I worry about Mr. Obama's stimulus because roads are not the way to go. They should not be the future of American transportation policy, at least not the cornerstone. I'm not against funding for roads, and I understand that they will play a major role in American society for years to come. Fixing it first is certainly the best way to invest in roads, but Mr. Obama is calling for a major investment in our national infrastructure, on the scale of the Interstate System.
But we cannot afford to build another Interstate System. America is still recovering from all the unintended consequences of the 1956 bill that started all of this superhighway business, and without the suburbs that Interstates facilitated, we wouldn't be having this climate crisis or this energy crisis.
From Growing Cooler, page 2:
The growth in driving is due in large part to urban development, or what some refer to as the built environment. Americans drive so much because we have given ourselves little alternative. For 60 years, we have built homes ever farther from workplaces, located schools far from the neighborhoods they serve, and isolated other destinations--such as shopping--from work and home.
To spend money on highways will only encourage these wasteful trends--what James Howard Kunstler calls the "largest misallocation of resources in history"--to continue. Subsidizing drivers encourages them to make economic decisions that cause sprawl and crowd roadways.
The federal government has never been involved in land use, and it shouldn't be now. But policies such as the Interstate System have supported auto-centric suburban development. As long have subsidies and regulations that favor suburbia over urban areas, they will be indirectly involved in increasing America's dependence on foreign oil and carbon output. While the 1950s might have called for that type of subsidy, the 2010s certainly don't. It's time to refocus America's energies on truly making a dent in the climate question--and revitalizing cities at the same time. Transportation policy is one key component of that kind of change.
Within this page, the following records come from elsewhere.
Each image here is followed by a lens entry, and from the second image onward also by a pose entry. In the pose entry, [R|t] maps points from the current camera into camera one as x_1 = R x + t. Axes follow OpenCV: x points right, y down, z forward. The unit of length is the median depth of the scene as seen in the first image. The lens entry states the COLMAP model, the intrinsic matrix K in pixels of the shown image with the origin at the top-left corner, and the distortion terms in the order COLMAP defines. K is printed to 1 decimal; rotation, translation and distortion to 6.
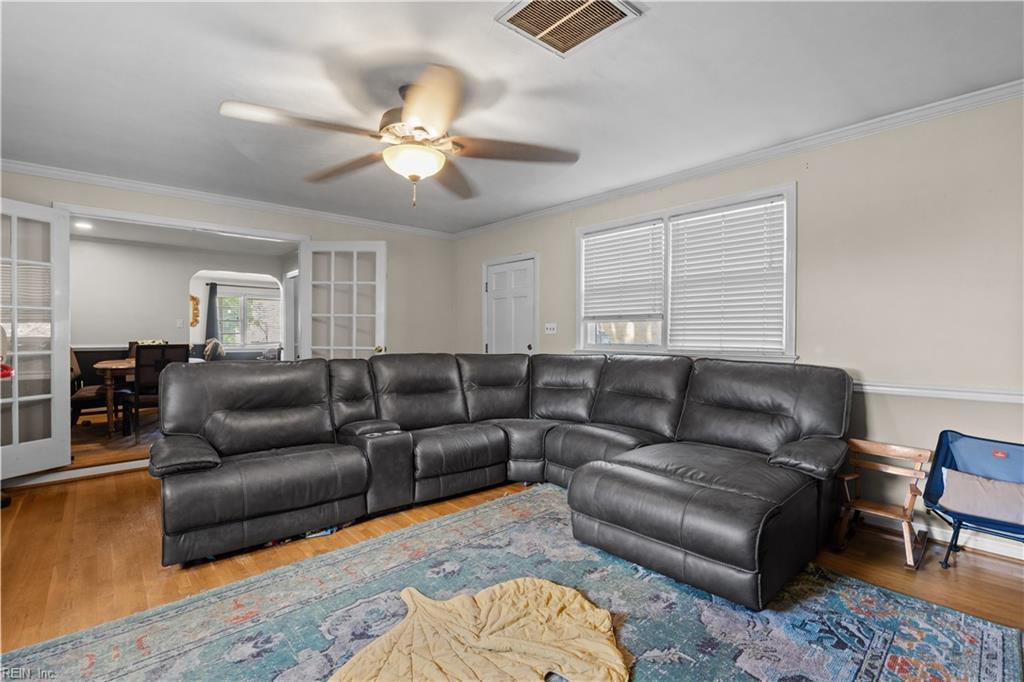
lens RADIAL K [[475.1, 0, 518.7], [0, 475.1, 338.7], [0, 0, 1]] dist [-0.011207, -0.000228]
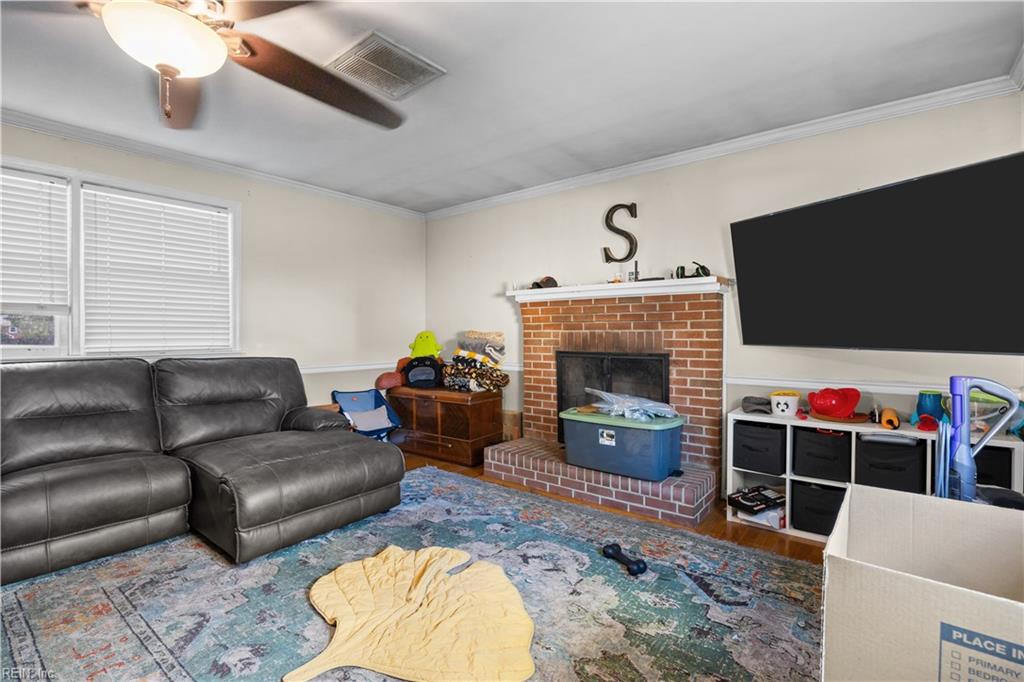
lens RADIAL K [[475.1, 0, 518.2], [0, 475.1, 340.5], [0, 0, 1]] dist [-0.011207, -0.000228]
pose [[-0.168381, -0.013422, 0.985631, -0.801757], [0.012322, 0.999801, 0.015720, -0.000020], [-0.985645, 0.014792, -0.168182, 0.611280]]
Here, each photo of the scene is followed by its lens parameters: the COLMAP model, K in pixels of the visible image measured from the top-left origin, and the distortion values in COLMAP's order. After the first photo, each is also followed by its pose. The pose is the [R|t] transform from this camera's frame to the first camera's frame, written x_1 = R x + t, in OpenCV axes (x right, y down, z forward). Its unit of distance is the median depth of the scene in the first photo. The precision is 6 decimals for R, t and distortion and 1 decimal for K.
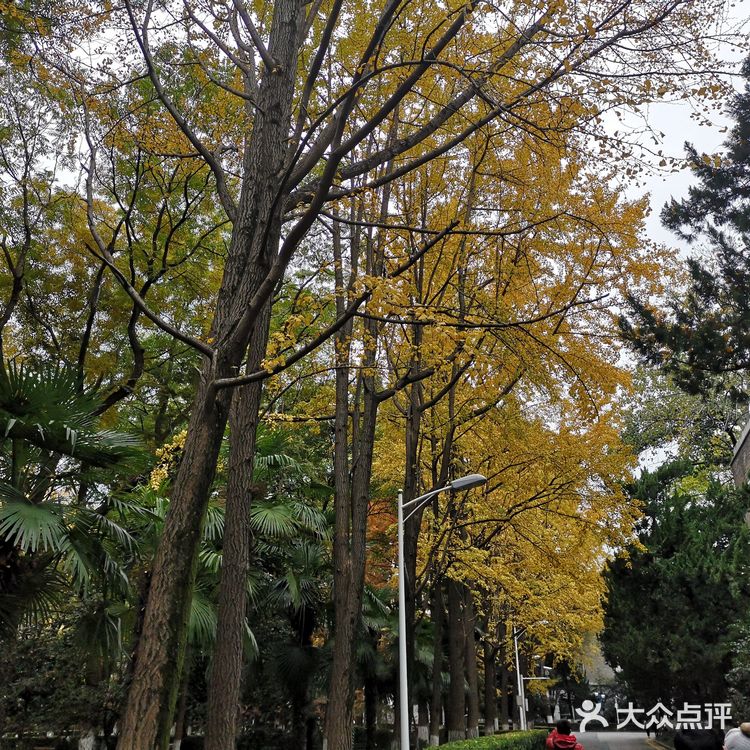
lens RADIAL K [[790.6, 0, 347.4], [0, 790.6, 375.6], [0, 0, 1]] dist [-0.002650, -0.004093]
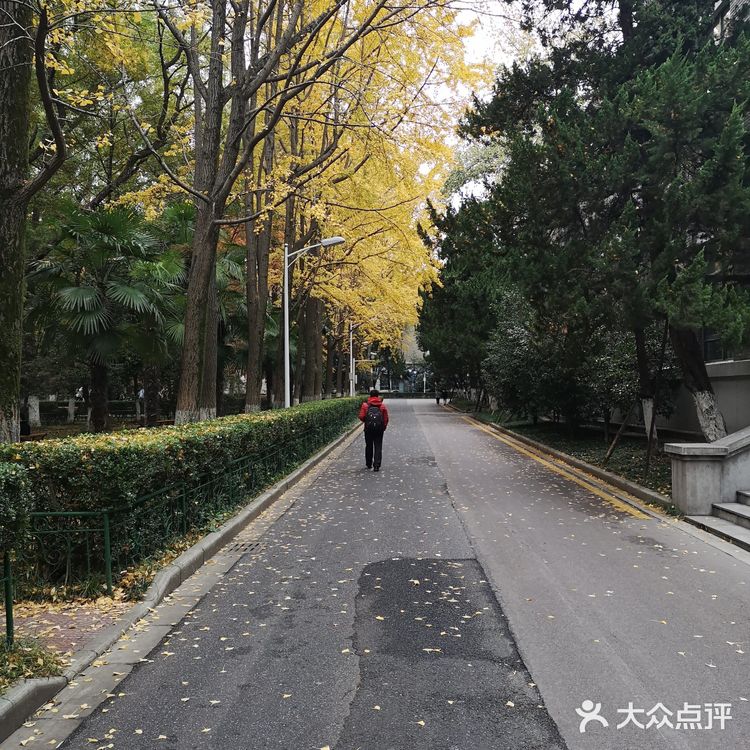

Without a sustainable transportation policy, not only will Mr. Obama's climate/energy policies have a major gap, they will have a fatal flaw. It is imperative that he include the transportation secretary, whoever that might be, on his energy team. It is even more imperative that we refocus our transportation resources, whether in the stimulus or in the reauthorization, on other modes. Automotive transportation has been overfunded for years, and a more balanced formula is needed.
Transportation is only one part of a comprehensive investment in stopping climate change, but it is an essential part. I hope Mr. Obama realizes how important is. I also hope he has the political willpower to make sure that change is manifested in transportation policy. We cannot afford 6 more decades of sprawl to result from a ill-thought plan to address the economic downturn. Transit can also help the economy, and the economy will be much better off when compact development, centered on transit, allows Americans to live with a reduced dependence on the automobile, foreign oil, and with cleaner air to breathe.
Soon, we will hear Mr. Obama's pick for Secretary of Transportation. Let's hope he or she is as dedicated to change as the President-elect's platform. And let's also hope that they're tough, because they will have one of the hardest jobs in Washington.